Qualcuno lo ha consigliato male. Ma davanti alle voci, rilanciate dal quotidiano O Globo, che svelano la nuova richiesta di estradizione italiana, ha preferito prendere il largo. Il clima è cambiato, potrebbe essere rispedito a casa. Magari in Messico, dove aveva vissuto a lungo, a Puerto Escondito, prima di approdare in Brasile, o in Francia dove era rimasto per 20 anni protetto dalla dottrina Mitterrand, quella che consentiva alla galassia della lotta armata degli Anni 80 e 90 di godere di asilo, e dalla quale era fuggito quando l’arrivo di Chirac aveva cancellato quel beneficio.
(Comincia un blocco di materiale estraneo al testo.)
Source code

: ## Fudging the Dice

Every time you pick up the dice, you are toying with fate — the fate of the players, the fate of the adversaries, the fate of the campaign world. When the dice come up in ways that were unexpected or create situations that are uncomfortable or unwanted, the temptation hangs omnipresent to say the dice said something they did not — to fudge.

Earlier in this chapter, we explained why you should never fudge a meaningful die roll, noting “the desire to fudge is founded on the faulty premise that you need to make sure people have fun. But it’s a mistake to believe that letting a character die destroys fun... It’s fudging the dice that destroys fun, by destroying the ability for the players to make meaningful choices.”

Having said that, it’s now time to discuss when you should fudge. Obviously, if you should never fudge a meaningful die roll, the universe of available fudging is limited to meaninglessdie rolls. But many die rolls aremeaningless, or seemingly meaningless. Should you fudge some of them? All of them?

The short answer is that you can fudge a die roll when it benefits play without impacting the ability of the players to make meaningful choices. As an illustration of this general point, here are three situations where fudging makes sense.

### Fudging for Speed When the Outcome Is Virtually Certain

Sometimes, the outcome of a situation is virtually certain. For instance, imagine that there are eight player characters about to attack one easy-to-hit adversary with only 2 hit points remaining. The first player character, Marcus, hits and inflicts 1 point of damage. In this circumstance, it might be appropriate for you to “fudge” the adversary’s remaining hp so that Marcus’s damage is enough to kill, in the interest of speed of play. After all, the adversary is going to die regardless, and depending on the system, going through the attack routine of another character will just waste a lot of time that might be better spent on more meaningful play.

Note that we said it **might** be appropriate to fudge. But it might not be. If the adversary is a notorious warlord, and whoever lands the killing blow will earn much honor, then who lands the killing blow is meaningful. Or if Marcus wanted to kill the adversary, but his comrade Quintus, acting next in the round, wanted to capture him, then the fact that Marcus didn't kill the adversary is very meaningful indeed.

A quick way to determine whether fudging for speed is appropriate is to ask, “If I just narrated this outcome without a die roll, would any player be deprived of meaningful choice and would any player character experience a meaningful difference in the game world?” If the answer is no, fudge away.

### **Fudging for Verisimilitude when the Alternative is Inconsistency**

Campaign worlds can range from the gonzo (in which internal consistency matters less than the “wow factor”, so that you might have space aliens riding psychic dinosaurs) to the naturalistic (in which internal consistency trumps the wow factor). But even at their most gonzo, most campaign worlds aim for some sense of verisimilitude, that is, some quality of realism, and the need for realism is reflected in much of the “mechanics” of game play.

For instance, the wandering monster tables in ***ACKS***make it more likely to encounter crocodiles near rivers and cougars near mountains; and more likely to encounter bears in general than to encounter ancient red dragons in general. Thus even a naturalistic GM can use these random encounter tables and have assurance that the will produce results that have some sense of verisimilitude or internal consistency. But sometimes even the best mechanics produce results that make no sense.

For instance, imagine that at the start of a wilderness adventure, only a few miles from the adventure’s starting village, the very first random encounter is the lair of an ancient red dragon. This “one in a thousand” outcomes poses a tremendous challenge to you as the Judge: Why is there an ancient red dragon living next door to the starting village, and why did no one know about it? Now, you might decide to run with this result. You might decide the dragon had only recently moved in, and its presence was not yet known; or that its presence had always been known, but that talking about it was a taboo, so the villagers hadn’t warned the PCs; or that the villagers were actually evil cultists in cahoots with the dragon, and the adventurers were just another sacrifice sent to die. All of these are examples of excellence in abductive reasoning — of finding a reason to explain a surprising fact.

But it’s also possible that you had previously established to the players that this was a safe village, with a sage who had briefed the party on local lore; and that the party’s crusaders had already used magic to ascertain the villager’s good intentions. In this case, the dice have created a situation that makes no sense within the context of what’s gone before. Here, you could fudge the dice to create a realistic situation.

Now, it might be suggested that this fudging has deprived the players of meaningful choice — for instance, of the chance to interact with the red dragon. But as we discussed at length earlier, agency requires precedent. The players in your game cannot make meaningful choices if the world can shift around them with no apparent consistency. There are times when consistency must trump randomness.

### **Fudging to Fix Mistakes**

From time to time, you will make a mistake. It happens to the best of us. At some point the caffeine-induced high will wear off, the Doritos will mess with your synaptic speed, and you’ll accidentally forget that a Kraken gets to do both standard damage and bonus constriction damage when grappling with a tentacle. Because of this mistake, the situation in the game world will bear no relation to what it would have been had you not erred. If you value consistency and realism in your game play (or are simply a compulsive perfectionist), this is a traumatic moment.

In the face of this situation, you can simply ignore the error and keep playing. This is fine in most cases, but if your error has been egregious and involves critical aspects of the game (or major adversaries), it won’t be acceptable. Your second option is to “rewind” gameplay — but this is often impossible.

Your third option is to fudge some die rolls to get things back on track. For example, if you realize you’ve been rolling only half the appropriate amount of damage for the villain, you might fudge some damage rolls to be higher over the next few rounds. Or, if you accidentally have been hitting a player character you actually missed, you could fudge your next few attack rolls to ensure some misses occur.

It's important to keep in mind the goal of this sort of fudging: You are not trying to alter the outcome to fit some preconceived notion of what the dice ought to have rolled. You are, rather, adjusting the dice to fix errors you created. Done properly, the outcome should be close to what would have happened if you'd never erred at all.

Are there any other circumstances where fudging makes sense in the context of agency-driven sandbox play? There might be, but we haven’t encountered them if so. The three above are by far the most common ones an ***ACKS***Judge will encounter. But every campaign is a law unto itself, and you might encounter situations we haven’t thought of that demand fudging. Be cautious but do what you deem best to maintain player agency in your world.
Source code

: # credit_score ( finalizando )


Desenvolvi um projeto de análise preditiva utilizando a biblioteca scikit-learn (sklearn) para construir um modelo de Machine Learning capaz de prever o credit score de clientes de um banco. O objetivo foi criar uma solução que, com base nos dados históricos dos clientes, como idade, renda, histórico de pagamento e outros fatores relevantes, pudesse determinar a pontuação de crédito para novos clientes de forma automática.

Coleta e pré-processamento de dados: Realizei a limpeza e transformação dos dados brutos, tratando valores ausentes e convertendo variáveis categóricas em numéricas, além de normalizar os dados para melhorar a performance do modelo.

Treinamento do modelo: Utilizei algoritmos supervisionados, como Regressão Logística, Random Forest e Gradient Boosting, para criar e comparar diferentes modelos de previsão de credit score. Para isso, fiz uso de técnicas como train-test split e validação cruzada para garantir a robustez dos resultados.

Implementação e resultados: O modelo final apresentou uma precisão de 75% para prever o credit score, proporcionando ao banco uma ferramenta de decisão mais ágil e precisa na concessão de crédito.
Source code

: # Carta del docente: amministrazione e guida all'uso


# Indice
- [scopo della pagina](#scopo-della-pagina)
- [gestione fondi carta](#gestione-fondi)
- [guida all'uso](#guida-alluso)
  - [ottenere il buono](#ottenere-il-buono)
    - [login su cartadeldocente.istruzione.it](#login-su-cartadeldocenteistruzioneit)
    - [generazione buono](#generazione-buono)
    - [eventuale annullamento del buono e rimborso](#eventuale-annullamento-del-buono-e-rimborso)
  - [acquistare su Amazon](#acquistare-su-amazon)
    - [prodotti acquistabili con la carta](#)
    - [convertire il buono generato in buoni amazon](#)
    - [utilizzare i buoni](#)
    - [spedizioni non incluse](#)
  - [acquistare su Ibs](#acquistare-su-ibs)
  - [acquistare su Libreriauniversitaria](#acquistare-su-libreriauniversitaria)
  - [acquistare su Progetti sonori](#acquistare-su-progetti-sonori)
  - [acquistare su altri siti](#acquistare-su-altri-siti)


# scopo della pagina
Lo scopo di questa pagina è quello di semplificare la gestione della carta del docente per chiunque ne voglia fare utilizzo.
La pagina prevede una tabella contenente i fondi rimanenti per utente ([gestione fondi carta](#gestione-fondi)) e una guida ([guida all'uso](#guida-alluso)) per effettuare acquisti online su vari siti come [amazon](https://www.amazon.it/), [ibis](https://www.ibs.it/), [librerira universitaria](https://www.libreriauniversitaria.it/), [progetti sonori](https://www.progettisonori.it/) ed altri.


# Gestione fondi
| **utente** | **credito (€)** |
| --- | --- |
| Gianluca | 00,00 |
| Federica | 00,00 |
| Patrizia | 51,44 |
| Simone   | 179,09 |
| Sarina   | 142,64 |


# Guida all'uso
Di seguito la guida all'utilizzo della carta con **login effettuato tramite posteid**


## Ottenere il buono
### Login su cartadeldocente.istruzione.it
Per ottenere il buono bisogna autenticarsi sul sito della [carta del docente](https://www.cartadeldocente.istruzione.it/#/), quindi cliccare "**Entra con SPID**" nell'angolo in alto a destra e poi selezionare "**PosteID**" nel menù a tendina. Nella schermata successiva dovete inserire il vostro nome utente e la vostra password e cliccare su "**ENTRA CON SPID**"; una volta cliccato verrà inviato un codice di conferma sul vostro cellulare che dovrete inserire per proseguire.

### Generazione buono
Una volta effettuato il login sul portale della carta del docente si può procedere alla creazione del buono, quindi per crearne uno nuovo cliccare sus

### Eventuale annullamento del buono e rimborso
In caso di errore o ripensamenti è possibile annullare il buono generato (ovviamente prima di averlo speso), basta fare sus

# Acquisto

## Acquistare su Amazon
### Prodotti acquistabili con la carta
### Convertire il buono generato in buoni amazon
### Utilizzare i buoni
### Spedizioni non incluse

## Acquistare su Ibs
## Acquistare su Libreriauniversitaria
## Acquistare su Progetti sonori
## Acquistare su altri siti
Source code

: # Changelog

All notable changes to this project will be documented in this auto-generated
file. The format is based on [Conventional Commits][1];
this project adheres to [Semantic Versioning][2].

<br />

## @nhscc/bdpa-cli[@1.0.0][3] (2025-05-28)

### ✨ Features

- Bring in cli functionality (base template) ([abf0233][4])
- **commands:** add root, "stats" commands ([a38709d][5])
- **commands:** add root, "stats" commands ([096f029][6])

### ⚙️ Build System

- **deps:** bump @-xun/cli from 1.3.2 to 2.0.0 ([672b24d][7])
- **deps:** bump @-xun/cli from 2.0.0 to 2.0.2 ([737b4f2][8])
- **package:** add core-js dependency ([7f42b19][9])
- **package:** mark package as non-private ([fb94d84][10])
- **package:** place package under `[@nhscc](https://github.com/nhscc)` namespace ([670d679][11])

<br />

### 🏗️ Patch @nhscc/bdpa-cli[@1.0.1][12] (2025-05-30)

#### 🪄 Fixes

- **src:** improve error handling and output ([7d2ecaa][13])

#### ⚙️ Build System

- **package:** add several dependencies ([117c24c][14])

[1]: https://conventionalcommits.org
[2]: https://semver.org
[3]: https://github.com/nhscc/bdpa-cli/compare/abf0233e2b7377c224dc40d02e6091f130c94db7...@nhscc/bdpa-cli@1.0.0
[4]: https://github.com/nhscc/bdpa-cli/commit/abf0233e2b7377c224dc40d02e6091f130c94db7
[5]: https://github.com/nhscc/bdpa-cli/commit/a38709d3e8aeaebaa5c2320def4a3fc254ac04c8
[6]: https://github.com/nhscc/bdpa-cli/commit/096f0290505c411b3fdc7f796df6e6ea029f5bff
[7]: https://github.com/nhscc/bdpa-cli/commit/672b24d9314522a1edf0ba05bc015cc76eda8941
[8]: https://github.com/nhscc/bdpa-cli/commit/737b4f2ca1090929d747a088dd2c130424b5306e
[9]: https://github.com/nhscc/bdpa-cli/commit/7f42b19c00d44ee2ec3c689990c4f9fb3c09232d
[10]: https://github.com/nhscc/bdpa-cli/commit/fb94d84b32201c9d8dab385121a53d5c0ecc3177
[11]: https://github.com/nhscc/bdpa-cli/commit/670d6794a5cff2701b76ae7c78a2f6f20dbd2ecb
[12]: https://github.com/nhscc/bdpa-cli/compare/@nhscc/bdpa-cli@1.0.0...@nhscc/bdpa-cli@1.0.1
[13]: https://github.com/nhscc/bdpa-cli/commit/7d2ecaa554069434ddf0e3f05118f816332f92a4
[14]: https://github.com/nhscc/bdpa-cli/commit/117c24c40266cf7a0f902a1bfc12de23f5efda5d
LEGGI Brasile favorevole a richiesta italiana di rivedere lo status di rifugiato
Gli agenti lo accusano di esportazione illegale di valuta. Ma si sa che si tratta di un’accusa risibile. Per entrare o uscire dal Brasile si possono portare fino a 10 mila dollari. La cifra trovata addosso a Battisti è inferiore. L’ex terrorista e scrittore finisce comunque dentro. Nelle prossime ore ci sarà l’udienza di convalida e il suo destino sarà affidato alle mani del giudice di Corumbà.
· LE REAZIONI ITALIANE
La notizia finisce su tutti i siti. Non solo brasiliani. Dall’Italia arriva una pioggia di reazioni. Lo vogliono tutti. Da Renzi che lo definisce “un terrorista, un criminale” e ricorda che “più di un anno fa nel mio primo incontro con il presidente Temer, ho posto la questione a nome del governo italiano”. Per aggiungere: “Come cittadino e come segretario del PD chiedo a tutti di far sentire la nostra voce: non c’è alcun asilo politico possibile per Battisti”.

https://www.facebook.com/plugins/post.php?href=https%3A%2F%2Fwww.facebook.com%2Fmatteorenziufficiale%2Fposts%2F10155304760299915&width=500

Giorgia Meloni, dei Fratelli d’Italia, rincara la dose. “Ora l’Italia pretenda la sua immediata estradizione egli faccia scontare la sua pena fino all’ultimo giorno”. E su Facebook il leader del Movimento nazionale, Gianni Alemanno, scrive: “L’arresto di Battisti è una bellissima Notizia. Lo aspettiamo a braccia aperte in italia”.
· IL RICORSO DEGLI AVVOCATI
Gli avvocati della difesa si attivano. Fanno subito ricorso al Tribunale Superiore e chiedono un provvedimento urgente di scarcerazione. “Non ci sono i presupposti per l’arresto. Non vediamo nessuna possibilità di accogliere la richiesta di estradizione”.
La battaglia è solo iniziata. Ci sono i pareri favorevoli, sebbene informali, dei ministri della Giutizia, Torquato Jardim, e degli Esteri, Aloysio Nunes Ferreira. E quello tacito, ma importante, dello stesso presidente Temer. L’ultima parola spetterà a lui. E’ l’unico che può revocare la scelta di Lula e Rousseff. Bisognerà vedere se ha la voglia e la forza politica di farlo.